Provided entries.

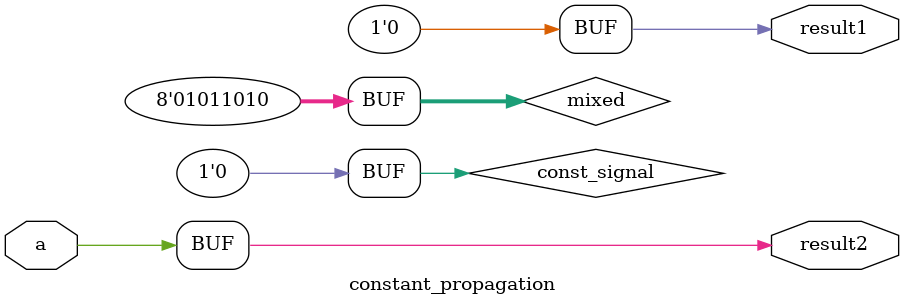
<source format=sv>
module constant_propagation (
  input  logic a,
  output logic result1,
  output logic result2
);
  
  // Parameters are constants
  localparam CONST_VAL = 8'h5A;
  localparam CONST_ZERO = 1'b0;
  
  // Constant assignments
  logic const_signal;
  assign const_signal = CONST_ZERO;  // const_signal is constant
  
  // Mixed constant and variable
  logic [7:0] mixed;
  assign mixed = CONST_VAL;  // mixed is constant
  
  assign result1 = const_signal;  // result1 driven by constant
  assign result2 = a | const_signal;  // result2 driven by constant and variable
  
endmodule


</source>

What you need to do. Above are the records; repeat them all exactly, without the pictures.

Result of this exercise.
<source format=sv>
module constant_propagation (
  input  logic a,
  output logic result1,
  output logic result2
);
  
  // Parameters are constants
  localparam CONST_VAL = 8'h5A;
  localparam CONST_ZERO = 1'b0;
  
  // Constant assignments
  logic const_signal;
  assign const_signal = CONST_ZERO;  // const_signal is constant
  
  // Mixed constant and variable
  logic [7:0] mixed;
  assign mixed = CONST_VAL;  // mixed is constant
  
  assign result1 = const_signal;  // result1 driven by constant
  assign result2 = a | const_signal;  // result2 driven by constant and variable
  
endmodule


</source>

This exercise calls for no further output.